Nuestros exiliados, huídos de la sanguinaria represión del régimen de Franco, nunca dejaron de ser españoles, pues si se es español, como si se es francés o chino, se es para toda la vida, como también, por lógica cultural y genética, los descendientes. Dispersos por el mundo, éstos recibieron con entusiasmo la Ley que les reconoce y les otorga la nacionalidad real heredada de sus desventurados mayores, pero he aquí que entre el PP, Vox y la "suspensión cautelar" del Supremo, también parecen haber heredado el estigma de españoles sospechosos, de españoles que no se ajustan a la canónica españolidad que esos sectores dictan, y se quedan sin votar en futuras elecciones, no sea que les diera por hacerlo en favor de cosas inconvenientes.

De otra parte, quizá la fundamental a efectos democráticos, ¿cabría imaginar que el Congreso, el legislativo, suspendiera cautelarmente una sentencia judicial firme?
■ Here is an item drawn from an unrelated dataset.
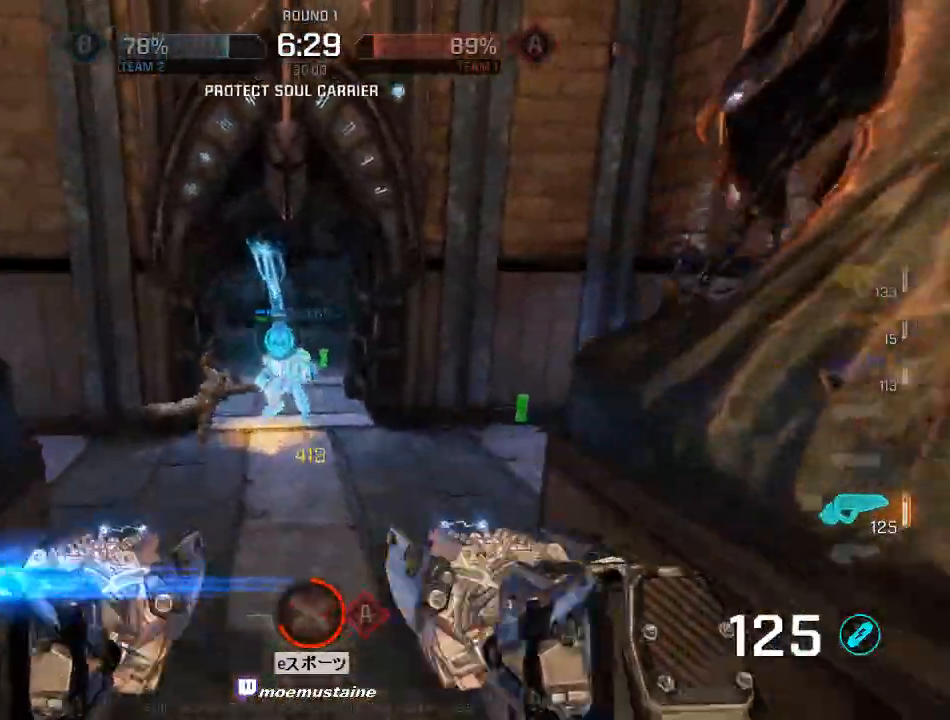
{"keys": ["d", "w"], "mouse": [], "events": [[350, "mouse_right", "up"]]}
No que la llevara al Constitucional, o que la intentara sortear mediante posteriores indultos, sino que, ¡zas!, la suspendiera. No, no cabría imaginarlo, y, sin embargo, hay que aceptar lo resuelto por el Supremo, que viene a ser lo mismo que aquello tan inimaginable. Tenemos, pues, españoles que, contra un precepto constitucional básico, no son iguales ante la Ley ni iguales en derechos a otros, y tenemos, además, rodando la paranoia de supuestos futuros fraudes electorales. El ponente Antonio Narváez, al que el Señor no parece haber llamado por la senda de la buena escritura a juzgar por la fragosidad de su texto suspensorio, afirma en él que el voto de los nietos del exilio republicano representaría "un peligro fundado y real" para el resultado electoral "deseado por los españoles". En éste pasaje sí que se ha expresado el ponente con claridad extrema.